Centre

Key Innovations

  • The world’s first research centre focused on the scientific study of consciousness through the lens of non-ordinary states

  • The first MSc and PhD programmes dedicated to consciousness, meditation, and psychedelics

  • Research that bridges neurobiology, psychology, phenomenology, and computational modelling

  • A focus on underlying mechanisms, going beyond therapeutic or clinical applications

Overview

We are creating the world’s first cross-disciplinary centre dedicated to advancing the scientific understanding of consciousness, with a focus on non-ordinary states, with a focus on meditation and psychedelics as powerful tools for exploring the nature of experience.

Based at University College London (UCL), the UCCR will be the first institution globally to support consciousness research involving non-ordinary states that extends beyond clinical and therapeutic applications. Instead, we focus on uncovering fundamental neurobiological, psychological, and phenomenological mechanisms, and integrating these with computational approaches to build a more complete science of consciousness.

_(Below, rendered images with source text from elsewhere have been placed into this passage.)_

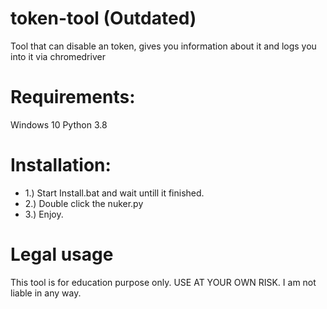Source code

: # token-tool (Outdated)
Tool that can disable an token, gives you information about it and logs you into it via chromedriver

# Requirements:

Windows 10
Python 3.8

# Installation:

-  1.) Start Install.bat and wait untill it finished.
-  2.) Double click the nuker.py
-  3.) Enjoy.

# Legal usage

This tool is for education purpose only.
USE AT YOUR OWN RISK.
I am not liable in any way.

Our findings will offer insight into how non-ordinary states shape conscious experience, and how they may enhance cognition, creativity, insight, and human development more broadly.

The UCCR will transform how research is done. By moving beyond the standard model—where individual researchers must secure their own grants for isolated projects—we will enable integrated, long-term, and ambitious research programmes that accelerate scientific discovery.

We will also offer the world’s first MSc and PhD degrees in Consciousness, Meditation, and Psychedelics. Following the Centre’s founding with seed funding, these pioneering programs will help ensure its long-term sustainability.

The MSc and PhD programmes will draw on UCL’s global leadership in psychology and neuroscience (ranked in the top 5 worldwide), and its reputation for innovative, ecological approaches to brain research. In line with UCL’s tradition of disruptive thinking, the UCCR will foster boundary-crossing research and teaching that redefines what’s possible in consciousness science.

Together, these innovations will place UCL—and the UK—at the forefront of global efforts to understand consciousness, establishing London as the premier destination for research, education, and innovation in this rapidly emerging field.

Our mission is to pioneer interdisciplinary research on consciousness, meditation, and psychedelics through a focus on neurobiological, phenomenological, and computational mechanisms, with a vision to become a world-leading institution recognised for innovation in consciousness science.

Research

Focus

  • Consciousness-first approach. The UCCR uses psychedelics and meditation as tools to investigate consciousness, not just as therapeutic interventions.

  • Integrative methodology. While valuing traditional methods, we move beyond disciplinary silos to embrace holistic, ecological, and multilevel approaches to conscious experience.

  • Expansive research. Among other topics, we have a special interest in creativity and meaning, embodiment and environment, individual variation, and the self–world relationship.

Our Approach

The UCL Centre for Consciousness Research (UCCR) adopts a distinctive, forward-thinking approach to the scientific study of consciousness.

First, we take a consciousness-first approach: Non-ordinary states such as meditation and psychedelics are not simply therapeutic interventions or clinical tools. Instead, we see them as powerful methods for directly altering and illuminating the nature of conscious experience. While the Centre may contribute mechanistic insights relevant to clinical applications, its primary focus is on using these states to explore the foundations of cognition, creativity, insight, and human development.

Second, our integrative methodology moves beyond disciplinary silos. We value and incorporate traditional scientific methods but do not believe they alone are sufficient to explain subjective experience. Historically dominant reductionist approaches—though useful—have left major explanatory gaps in our understanding of consciousness. UCCR embraces a more holistic, ecological, and multilevel philosophy of science that draws on neuroscience, psychology, phenomenology, computational modelling, and beyond. We promote pluralism in both theory and method, and support interdisciplinary collaboration as essential to genuine progress in this field.

Third, we maintain an expansive research focus. Among other topics, the Centre is especially interested in four interrelated areas: (1) creativity and meaning-making, (2) embodiment and ecological context, (3) individual differences and neurophenomenology, and (4) the dynamic relationship between self and world. These domains reflect our commitment to studying consciousness in its richness and diversity, unconstrained by narrow disciplinary conventions

Topics

  • Studies will explore the mechanisms of how semantics, meaning, and experiences of insight are altered (and potentially enhanced) by the use of meditation and psychedelics.

  • We will explore the embedded and embodied qualities of consciousness by studying the impact of psychedelics and meditation in naturalistic environments.

  • We will employ brain imaging and phenomenological methods to rigorously capture how features of consciousness are modified in individuals and expert practitioners (e.g., meditators and shamans).

  • The sense of self and its relationship to the world is arguably essential to consciousness. We will investigate how these features and their relationship are deconstructed and reconstructed in meditative and psychedelic states.